TTC bashing has become a sport for Toronto’s media these days. Star columnist Rosie DiManno takes it to new heights today, in a rambling rant about how a driver wouldn’t move up two feet for her at a bus-stop. This is what passes for front page news in today’s Toronto!
The media are very keen on supporting the push to declare TTC employees “essential”, so that they can’t strike. Rosie would like more: she’d like the law to somehow make TTC employees be nicer and more considerate to her and others. Generalizing relentlessly in the media that every incident of poor behaviour by a TTC employee is the fault of ALL TTC EMPLOYEES and the union that represents them is very unlikely to have that result, of course. It’s more likely to make the workers feel they are under siege and to make many of them angrier. So too will the proposed move by the province to ban the right to strike for all TTC employees (and apparently only the TTC, and not other transit systems, though I’m still not sure about this).
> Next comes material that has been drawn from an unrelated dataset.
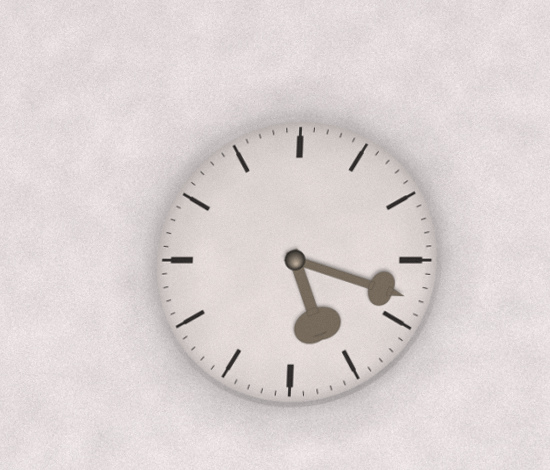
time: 5:18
In fact, the ATU (the union that represents TTC employees) leadership has suggested that “work to rules” may be in store if the province bans their right to strike. What does that mean? Can workers who can’t legally strike do that?
The Origins of the Ban on Work to Rule Actions
The origin of the legal treatment of “work to rules” lies in one of my favourite labour law cases of all time: Secretary of State for Employment v. ASLEF, No. 2, a 1972 decision of the British Court of Appeal that included the famous judge, Lord Denning. It involved British railway workers and their unions. During bargaining for improved working conditions, the unions directed their members to “strictly observe” the employer’s rulebook. The problem was that when the workers obeyed the employer’s rulebook to the letter, the entire train system screeched to a halt.
For example, one rule required that drivers “satisfy themselves that the engine is in proper order” before driving the train. A driver could take some time to be “satisfied” or else be “satisfied” very quickly. If all drivers take longer to “satisfy” themselves, the train system would become hopelessly delayed. That is what happened in Britain.
So the matter ends up in court. The specific legal question before the court was whether a vote of employees on an employer offer could be ordered. But a vote could only be ordered under the British law if there had been a “breach of contract of employment“. The unions argued, “how can there be a breach of contract when we are complying with the employers’ own rules”?
So Lord Denning and the other judges had to deal with this legal question:
“Can complying with your employer’s rules be a breach of your employment contract?”
The Court said it could. Read how Lord Denning gets to this conclusion:
“Those rules must be construed reasonably… It is only when they are construed unreasonably that the railway systems grinds to a halt. It is, I should think, clearly a breach of contract first to construe rules unreasonably, and then to put that unreasonable construction into practice…. The meaning of the instruction [to strictly obey the rule book] is not in doubt. The instruction was intended to mean, and it was understood to mean, ‘Keep the rules of your employment to the very letter, but, whilst doing so, do your very utmost to disrupt the undertaking’. Is that a breach of contract?…
If [an employee], with others, takes steps wilfully to disrupt the undertaking, to produce chaos so that it will not run as it should, then each one who is party to those steps is guilty of a breach of his contract. It is no answer for any one them to say ‘I am only obeying the rule book’… That would be all very well if done in good faith without any wilful disruption of services; but what makes it wrong is the object with which it is done.
So, in other words, what determines whether complying with employer rules is lawful or a breach of contract is the “motive” of the workers in complying with the rules. If it is to harm the employer’s economic interests, then it is a breach of contract.
As a result of this decision, an implied term has been read into all employment contracts in Britain and Canada that requires employees, at all times, to act in furtherance of the employer’s economic interest. This case is often held up as an example of how the courts have creatively crafted decisions to advance employers’ interests over workers’, since the court completely ignored the fact that the workers here were trying to advance their own economic interests. However, the Court ruled that the employers’ interests must trump the employees.
Modern Rules Governing Work to Rules
The reasoning in that British case made it into our Labour Relations Act. The definition of a “strike” in Section 1 of the Labour Relations Act (Ontario), for example, reads:
“strike” includes … a slow-down or other concerted activity on the part of employees designed to restrict or limit output
Can you see how this definition incorporates Lord Denning’s reasoning? It means that, if the TTC drivers agree to follow the collective agreement, or employer rules, to the letter for the purpose of slowing down TTC services, then this would constitute a strike. And if those workers are not legally entitled to strike, then it would be an illegal strike. In that case, the Labour Board or a court would likely order an end to the work to rule if the Employer were to file a complaint.
We will keep an eye on all of this. See, isn’t labour law fascinating?